Cependant, ce n’est pas la seule pensée, mais encore le sentiment et la volonté qui peuvent devenir des forces de connaissance. Dans la vie ordinaire, ces facultés suivent des chemins personnels. Sympathie et antipathie suivent des voies propres à chacun.

Mais elles peuvent devenir des forces de connaissance.
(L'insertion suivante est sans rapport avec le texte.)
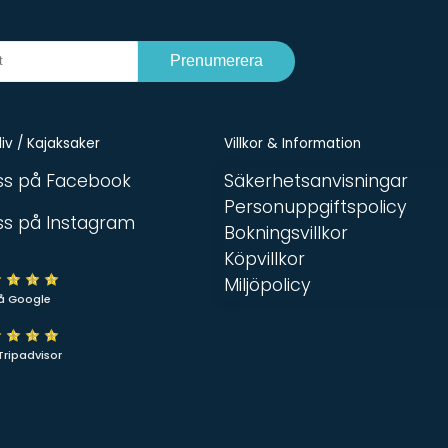
Prenumerera
iv / Kajaksaker
Villkor & Information
oss på Facebook
Säkerhetsanvisningar
Personuppgiftspolicy
oss på Instagram
Bokningsvillkor
Köpvillkor
Miljöpolicy
å Google
Tripadvisor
Cela peut sembler étrange à la science actuelle.

On l’admet aisément de la pensée, surtout de la pensée représentative dirigée vers l’observation sensorielle, mais comment les hommes pourraient-ils admettre que le sentiment puisse être une source de connais­sance, lorsqu’ils voient l’un et l’autre sentir différem­ment au sujet d’un même objet ?

Comment admettre qu’une chose aussi fluctuante, aussi subordonnée à la personnalité, puisse devenir déterminante pour la connaissance ; puisse être disciplinée au point de sai­sir son être le plus intime ?

Que la pensée le puisse est facile à saisir ; mais en face d’un objet, que cet objet éveille en nous un sentiment, que ce sentiment puisse exister en nous, sans que s’exprime la sympa­thie ou l’antipathie de tout un chacun, mais qu’il puisse devenir un moyen d’expression pour ce que l’objet a de plus intime, cela semble difficile à croire.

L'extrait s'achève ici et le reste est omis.